Excerpt provided:
There are two times of the year that really shine for birders, spring for the return of birds we have longed to see over the winter months and fall when the birds that have been up north on their breeding territories straggle through on their way south to overwinter somewhere a bit warmer.
For those of us here on the coast, this is a great time to see mostly young, and not-so-ordinary shorebirds. So it is expected that normal work may suffer in order to spend as much time as possible outdoors looking for those special birds, if the fog doesn’t ruin the view, that is.
This is one such example.
General Description: Medium-sized wader with long, greenish-yellow legs, a fairly long neck, a long bill slightly drooped at the tip, often described as looking like a yellowlegs and feeding like a dowitcher. It is seldom seen here in breeding plumage, so our sightings are usually post-breeding adults of pale gray, light unstreaked belly, white rumps, rusty cheek patch, and white eyebrow, and juvenile birds such as the one pictured here with its lightly streaked breast and beautiful scaled back, each feather outlined in lighter color.
Size: Eight to nine inches long, with a wingspan of 18 inches, and weighing two ounces.
Habitat: Stilt Sandpipers can be found in tidal ponds and fresh water pools, and in marshes and flooded fields, wading in water up to their bellies. They are Arctic tundra breeders, so we rarely see them in Washington, except as they pass through during fall migration.
Behavior: Due to their rarity in Washington, single birds or a few can be seen mixed in with dowitchers or Lesser Yellowlegs, probing the mud for food in a sewing machine motion like that of dowitchers, and often with their heads fully underwater and tails in the air. They also pick food from the surface of the water.
Diet: While in migration mode, Stilt Sandpipers eat aquatic invertebrates, seeds, roots of aquatic plants, marine worms, and any insect they can find. Seeds picked up from the ground or water may make up as much as one-third of their diet. The rest of the year their diet is mostly insects and insect larvae.

Work request:
In the text on the Stilt Sandpiper, what fraction of the bird's diet during migration can seeds make up?

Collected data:
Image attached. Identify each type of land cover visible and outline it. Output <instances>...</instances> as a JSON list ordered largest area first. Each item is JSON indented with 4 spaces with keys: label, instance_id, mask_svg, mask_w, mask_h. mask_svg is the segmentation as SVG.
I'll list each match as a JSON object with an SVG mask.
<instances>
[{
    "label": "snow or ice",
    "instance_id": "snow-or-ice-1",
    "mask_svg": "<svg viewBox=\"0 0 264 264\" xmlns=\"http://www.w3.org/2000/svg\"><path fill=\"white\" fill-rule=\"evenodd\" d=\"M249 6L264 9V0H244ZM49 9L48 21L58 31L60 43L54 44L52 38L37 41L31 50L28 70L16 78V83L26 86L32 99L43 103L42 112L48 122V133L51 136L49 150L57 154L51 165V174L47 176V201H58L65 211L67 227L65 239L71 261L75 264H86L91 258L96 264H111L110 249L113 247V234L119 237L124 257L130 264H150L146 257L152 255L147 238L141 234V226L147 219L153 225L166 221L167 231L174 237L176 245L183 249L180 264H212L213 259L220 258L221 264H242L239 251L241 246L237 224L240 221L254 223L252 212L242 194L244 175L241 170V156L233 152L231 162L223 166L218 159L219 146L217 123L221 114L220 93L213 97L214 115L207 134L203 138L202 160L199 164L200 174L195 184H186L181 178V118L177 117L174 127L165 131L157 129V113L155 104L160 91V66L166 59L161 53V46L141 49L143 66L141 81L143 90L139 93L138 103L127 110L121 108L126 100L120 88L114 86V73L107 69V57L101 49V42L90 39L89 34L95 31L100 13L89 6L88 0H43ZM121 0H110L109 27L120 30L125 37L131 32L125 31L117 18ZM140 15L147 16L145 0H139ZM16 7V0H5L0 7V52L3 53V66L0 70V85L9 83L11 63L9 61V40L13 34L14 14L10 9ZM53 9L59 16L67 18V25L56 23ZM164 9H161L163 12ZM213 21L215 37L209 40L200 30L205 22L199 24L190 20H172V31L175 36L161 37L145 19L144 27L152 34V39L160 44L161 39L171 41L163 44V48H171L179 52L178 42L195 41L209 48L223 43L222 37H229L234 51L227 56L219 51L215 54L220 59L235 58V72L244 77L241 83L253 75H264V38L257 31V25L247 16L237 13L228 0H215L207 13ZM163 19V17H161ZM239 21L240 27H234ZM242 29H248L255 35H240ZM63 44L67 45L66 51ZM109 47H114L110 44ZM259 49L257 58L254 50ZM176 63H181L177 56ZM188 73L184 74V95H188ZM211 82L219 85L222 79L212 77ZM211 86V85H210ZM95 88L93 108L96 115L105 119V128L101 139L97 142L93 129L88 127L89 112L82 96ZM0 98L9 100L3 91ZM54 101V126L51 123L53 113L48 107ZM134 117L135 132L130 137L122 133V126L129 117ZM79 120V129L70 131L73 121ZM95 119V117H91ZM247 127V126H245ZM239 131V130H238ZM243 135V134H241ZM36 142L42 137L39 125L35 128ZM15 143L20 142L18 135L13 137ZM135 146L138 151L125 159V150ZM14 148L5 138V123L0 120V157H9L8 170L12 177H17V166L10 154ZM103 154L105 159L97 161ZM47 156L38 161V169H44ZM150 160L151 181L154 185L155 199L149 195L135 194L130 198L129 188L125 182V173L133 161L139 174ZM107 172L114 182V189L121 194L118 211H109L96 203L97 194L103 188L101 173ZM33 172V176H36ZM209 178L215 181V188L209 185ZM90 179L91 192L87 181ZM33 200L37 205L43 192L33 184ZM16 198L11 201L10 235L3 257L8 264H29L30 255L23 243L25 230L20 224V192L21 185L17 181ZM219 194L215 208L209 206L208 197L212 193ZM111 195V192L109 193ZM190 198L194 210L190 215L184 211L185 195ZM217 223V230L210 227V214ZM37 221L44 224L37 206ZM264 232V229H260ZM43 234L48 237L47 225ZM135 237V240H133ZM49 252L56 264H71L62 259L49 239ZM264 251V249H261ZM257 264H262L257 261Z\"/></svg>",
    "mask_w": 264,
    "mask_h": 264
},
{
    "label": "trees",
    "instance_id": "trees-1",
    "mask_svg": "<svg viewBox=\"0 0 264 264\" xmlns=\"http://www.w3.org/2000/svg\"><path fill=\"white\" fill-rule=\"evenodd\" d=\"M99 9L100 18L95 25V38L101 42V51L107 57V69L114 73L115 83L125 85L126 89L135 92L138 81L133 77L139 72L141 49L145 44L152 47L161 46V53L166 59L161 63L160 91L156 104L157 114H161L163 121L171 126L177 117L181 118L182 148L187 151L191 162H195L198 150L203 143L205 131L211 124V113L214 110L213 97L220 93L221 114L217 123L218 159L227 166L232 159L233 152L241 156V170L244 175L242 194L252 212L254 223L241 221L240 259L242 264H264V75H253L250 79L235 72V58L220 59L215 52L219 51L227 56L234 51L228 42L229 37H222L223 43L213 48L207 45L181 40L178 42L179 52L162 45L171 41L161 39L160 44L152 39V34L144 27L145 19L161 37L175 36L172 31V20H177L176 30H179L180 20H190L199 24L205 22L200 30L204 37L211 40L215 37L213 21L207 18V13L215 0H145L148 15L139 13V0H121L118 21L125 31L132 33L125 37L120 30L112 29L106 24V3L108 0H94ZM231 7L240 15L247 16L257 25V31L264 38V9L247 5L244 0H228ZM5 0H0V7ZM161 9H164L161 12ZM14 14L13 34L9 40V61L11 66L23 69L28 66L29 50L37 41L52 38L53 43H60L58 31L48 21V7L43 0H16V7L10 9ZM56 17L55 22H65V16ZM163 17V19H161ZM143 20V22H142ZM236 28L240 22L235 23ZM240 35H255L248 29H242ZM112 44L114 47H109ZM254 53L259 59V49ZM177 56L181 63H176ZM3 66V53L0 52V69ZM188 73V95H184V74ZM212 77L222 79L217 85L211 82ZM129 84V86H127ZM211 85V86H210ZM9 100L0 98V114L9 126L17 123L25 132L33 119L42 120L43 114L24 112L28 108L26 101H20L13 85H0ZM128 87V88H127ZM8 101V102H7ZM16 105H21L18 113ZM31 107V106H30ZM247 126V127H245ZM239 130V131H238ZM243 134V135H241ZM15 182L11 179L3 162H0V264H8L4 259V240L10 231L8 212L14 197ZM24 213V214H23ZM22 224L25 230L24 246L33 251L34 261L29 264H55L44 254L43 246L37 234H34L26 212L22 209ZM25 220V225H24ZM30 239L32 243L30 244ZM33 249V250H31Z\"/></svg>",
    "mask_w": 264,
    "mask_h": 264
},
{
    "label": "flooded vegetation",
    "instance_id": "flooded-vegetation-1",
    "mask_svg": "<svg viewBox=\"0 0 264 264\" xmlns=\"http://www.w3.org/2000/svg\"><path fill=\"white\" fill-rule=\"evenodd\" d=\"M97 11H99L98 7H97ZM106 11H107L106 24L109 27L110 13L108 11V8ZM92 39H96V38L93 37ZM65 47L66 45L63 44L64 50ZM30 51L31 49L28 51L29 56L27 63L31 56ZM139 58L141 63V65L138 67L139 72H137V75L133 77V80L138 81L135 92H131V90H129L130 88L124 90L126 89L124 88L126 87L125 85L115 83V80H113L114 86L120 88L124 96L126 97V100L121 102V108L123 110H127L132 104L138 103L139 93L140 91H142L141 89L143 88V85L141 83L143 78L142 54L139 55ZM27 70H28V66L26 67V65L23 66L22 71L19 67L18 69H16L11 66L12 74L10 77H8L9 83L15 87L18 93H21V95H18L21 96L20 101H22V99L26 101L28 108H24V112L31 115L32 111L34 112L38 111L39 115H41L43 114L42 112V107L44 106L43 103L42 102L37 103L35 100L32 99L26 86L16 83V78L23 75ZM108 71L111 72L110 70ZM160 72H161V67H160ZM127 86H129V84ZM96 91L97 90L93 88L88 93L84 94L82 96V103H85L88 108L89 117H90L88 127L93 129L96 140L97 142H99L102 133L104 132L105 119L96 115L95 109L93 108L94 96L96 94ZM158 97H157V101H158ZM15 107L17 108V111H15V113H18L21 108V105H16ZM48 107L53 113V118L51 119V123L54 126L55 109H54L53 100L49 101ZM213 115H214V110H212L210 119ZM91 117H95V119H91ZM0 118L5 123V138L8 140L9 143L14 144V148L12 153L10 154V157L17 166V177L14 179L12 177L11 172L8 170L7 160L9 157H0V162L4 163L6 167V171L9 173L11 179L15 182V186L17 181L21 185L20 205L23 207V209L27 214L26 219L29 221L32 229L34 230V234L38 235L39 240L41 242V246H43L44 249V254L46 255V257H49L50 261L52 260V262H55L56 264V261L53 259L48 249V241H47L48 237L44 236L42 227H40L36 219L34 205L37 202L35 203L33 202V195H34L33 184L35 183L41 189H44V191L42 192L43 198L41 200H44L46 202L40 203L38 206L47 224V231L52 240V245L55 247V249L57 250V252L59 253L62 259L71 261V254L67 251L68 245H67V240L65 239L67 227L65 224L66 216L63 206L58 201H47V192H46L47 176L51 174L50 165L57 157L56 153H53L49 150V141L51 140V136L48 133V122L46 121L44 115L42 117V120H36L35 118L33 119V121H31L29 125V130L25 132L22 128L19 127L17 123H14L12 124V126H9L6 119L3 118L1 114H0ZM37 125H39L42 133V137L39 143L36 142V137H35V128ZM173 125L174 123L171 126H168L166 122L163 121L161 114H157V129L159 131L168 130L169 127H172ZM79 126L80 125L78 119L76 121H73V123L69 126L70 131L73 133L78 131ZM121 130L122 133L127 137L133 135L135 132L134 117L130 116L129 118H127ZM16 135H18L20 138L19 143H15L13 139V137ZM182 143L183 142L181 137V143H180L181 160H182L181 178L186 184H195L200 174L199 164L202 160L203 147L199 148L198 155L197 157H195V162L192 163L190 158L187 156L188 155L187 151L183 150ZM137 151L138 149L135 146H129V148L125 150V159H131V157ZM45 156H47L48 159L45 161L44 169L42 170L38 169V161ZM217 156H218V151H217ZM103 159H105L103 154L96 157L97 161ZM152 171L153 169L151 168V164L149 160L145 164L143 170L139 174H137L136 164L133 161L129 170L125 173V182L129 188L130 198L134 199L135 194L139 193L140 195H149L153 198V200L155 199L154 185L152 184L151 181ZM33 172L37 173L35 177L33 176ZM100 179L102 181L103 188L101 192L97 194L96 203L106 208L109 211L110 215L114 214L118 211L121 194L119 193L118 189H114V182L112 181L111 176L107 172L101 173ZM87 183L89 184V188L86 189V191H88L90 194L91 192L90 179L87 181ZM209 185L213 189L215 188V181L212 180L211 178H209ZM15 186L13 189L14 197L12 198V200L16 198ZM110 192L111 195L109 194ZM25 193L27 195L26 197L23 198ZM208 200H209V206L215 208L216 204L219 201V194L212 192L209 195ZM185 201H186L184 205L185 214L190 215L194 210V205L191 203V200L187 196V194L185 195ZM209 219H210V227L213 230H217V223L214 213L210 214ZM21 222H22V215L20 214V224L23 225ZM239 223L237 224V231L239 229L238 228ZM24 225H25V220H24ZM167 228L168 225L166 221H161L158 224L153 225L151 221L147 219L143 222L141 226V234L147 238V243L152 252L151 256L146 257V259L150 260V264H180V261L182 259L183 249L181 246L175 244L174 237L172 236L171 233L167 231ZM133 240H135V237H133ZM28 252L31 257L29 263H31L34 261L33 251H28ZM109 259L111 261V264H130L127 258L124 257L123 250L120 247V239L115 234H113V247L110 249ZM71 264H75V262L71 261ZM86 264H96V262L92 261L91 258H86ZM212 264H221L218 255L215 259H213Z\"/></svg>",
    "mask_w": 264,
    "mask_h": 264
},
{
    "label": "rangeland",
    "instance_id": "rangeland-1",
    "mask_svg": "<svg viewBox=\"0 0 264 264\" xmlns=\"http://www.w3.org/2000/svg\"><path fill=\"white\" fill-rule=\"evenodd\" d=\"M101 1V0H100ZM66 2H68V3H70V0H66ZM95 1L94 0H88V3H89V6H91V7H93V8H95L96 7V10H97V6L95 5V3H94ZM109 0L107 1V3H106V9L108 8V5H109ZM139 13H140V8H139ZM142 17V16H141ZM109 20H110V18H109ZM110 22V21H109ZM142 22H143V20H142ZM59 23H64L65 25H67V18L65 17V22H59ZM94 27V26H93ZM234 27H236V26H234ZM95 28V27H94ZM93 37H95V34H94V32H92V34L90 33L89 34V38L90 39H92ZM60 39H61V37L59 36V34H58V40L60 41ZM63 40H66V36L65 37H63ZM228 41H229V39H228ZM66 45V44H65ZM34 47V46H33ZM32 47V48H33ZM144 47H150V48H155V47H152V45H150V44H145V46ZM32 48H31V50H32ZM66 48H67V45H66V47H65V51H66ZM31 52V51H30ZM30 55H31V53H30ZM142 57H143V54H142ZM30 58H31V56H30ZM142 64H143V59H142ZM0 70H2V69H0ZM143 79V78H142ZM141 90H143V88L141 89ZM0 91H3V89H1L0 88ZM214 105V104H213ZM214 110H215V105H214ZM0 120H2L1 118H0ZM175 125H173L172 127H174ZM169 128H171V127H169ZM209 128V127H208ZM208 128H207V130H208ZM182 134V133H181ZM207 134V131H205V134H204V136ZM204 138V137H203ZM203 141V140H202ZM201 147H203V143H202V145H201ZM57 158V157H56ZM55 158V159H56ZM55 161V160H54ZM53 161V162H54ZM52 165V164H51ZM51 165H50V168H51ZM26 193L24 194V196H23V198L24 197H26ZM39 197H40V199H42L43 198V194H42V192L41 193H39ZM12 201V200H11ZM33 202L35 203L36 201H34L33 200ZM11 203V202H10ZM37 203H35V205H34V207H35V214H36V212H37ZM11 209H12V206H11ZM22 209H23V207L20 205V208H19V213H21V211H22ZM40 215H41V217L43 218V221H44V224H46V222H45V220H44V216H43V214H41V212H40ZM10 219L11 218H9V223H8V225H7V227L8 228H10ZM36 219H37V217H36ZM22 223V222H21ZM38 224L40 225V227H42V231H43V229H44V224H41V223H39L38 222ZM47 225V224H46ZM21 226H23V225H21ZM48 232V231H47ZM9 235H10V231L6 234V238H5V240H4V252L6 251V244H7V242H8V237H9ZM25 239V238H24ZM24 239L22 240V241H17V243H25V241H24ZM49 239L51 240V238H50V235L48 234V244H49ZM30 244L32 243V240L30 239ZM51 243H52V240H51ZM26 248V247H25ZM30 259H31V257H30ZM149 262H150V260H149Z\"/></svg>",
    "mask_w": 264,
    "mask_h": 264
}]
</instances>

Written solution:
As much as one-third.